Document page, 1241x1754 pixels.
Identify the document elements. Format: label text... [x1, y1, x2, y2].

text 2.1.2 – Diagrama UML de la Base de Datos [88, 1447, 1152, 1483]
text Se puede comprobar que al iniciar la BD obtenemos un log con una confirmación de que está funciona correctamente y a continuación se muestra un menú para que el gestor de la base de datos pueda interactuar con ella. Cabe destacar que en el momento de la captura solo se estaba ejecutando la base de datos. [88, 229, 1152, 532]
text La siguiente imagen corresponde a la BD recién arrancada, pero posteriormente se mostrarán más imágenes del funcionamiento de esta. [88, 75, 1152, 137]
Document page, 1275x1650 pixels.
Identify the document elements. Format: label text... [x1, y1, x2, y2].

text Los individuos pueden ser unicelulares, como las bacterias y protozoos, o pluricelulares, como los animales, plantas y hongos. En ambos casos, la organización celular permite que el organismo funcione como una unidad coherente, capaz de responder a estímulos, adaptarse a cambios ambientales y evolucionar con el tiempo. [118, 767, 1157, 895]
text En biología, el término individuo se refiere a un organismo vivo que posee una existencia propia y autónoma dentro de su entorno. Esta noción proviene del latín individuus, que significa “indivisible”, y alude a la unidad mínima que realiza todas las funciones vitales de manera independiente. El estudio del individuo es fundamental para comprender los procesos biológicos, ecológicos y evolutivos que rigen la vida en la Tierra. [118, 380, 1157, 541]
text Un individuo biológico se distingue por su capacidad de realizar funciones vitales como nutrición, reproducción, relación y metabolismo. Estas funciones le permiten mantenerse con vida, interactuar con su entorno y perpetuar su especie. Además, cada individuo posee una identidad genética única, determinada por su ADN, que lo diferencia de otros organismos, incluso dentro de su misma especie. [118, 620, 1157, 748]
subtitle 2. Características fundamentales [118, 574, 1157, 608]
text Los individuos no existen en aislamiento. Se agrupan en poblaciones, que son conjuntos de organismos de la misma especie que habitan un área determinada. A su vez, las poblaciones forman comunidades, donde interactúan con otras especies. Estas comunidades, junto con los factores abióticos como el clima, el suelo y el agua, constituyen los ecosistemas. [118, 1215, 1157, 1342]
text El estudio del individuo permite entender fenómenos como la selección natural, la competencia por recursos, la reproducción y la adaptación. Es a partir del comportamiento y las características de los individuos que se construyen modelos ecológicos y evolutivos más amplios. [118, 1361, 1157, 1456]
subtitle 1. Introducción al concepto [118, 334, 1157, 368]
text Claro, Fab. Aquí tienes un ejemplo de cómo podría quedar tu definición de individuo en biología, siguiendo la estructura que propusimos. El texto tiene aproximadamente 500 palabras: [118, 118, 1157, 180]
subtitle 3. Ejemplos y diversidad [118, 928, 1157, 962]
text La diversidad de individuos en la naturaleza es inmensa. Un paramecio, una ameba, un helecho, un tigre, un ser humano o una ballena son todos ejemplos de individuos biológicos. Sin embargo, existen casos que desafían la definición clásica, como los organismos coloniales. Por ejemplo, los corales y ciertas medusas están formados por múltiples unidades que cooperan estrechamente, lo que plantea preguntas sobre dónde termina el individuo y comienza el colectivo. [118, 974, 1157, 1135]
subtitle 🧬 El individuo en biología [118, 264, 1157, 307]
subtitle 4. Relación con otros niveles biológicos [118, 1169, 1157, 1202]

* [What the task asks] Extract the complete data, matching each line exactly.

* [Task response]
Document page, 1241x1754 pixels.
Identify the document elements. Format: label text... [x1, y1, x2, y2].

text 2.1.2 – Diagrama UML de la Base de Datos [88, 1447, 1152, 1483]
text Se puede comprobar que al iniciar la BD obtenemos un log con una confirmación de que está funciona correctamente y a continuación se muestra un menú para que el gestor de la base de datos pueda interactuar con ella. Cabe destacar que en el momento de la captura solo se estaba ejecutando la base de datos. [88, 229, 1152, 532]
text La siguiente imagen corresponde a la BD recién arrancada, pero posteriormente se mostrarán más imágenes del funcionamiento de esta. [88, 75, 1152, 137]
Document page, 1275x1650 pixels.
Identify the document elements. Format: label text... [x1, y1, x2, y2].

text Los individuos pueden ser unicelulares, como las bacterias y protozoos, o pluricelulares, como los animales, plantas y hongos. En ambos casos, la organización celular permite que el organismo funcione como una unidad coherente, capaz de responder a estímulos, adaptarse a cambios ambientales y evolucionar con el tiempo. [118, 767, 1157, 895]
text En biología, el término individuo se refiere a un organismo vivo que posee una existencia propia y autónoma dentro de su entorno. Esta noción proviene del latín individuus, que significa “indivisible”, y alude a la unidad mínima que realiza todas las funciones vitales de manera independiente. El estudio del individuo es fundamental para comprender los procesos biológicos, ecológicos y evolutivos que rigen la vida en la Tierra. [118, 380, 1157, 541]
text Un individuo biológico se distingue por su capacidad de realizar funciones vitales como nutrición, reproducción, relación y metabolismo. Estas funciones le permiten mantenerse con vida, interactuar con su entorno y perpetuar su especie. Además, cada individuo posee una identidad genética única, determinada por su ADN, que lo diferencia de otros organismos, incluso dentro de su misma especie. [118, 620, 1157, 748]
subtitle 2. Características fundamentales [118, 574, 1157, 608]
text Los individuos no existen en aislamiento. Se agrupan en poblaciones, que son conjuntos de organismos de la misma especie que habitan un área determinada. A su vez, las poblaciones forman comunidades, donde interactúan con otras especies. Estas comunidades, junto con los factores abióticos como el clima, el suelo y el agua, constituyen los ecosistemas. [118, 1215, 1157, 1342]
text El estudio del individuo permite entender fenómenos como la selección natural, la competencia por recursos, la reproducción y la adaptación. Es a partir del comportamiento y las características de los individuos que se construyen modelos ecológicos y evolutivos más amplios. [118, 1361, 1157, 1456]
subtitle 1. Introducción al concepto [118, 334, 1157, 368]
text Claro, Fab. Aquí tienes un ejemplo de cómo podría quedar tu definición de individuo en biología, siguiendo la estructura que propusimos. El texto tiene aproximadamente 500 palabras: [118, 118, 1157, 180]
subtitle 3. Ejemplos y diversidad [118, 928, 1157, 962]
text La diversidad de individuos en la naturaleza es inmensa. Un paramecio, una ameba, un helecho, un tigre, un ser humano o una ballena son todos ejemplos de individuos biológicos. Sin embargo, existen casos que desafían la definición clásica, como los organismos coloniales. Por ejemplo, los corales y ciertas medusas están formados por múltiples unidades que cooperan estrechamente, lo que plantea preguntas sobre dónde termina el individuo y comienza el colectivo. [118, 974, 1157, 1135]
subtitle 🧬 El individuo en biología [118, 264, 1157, 307]
subtitle 4. Relación con otros niveles biológicos [118, 1169, 1157, 1202]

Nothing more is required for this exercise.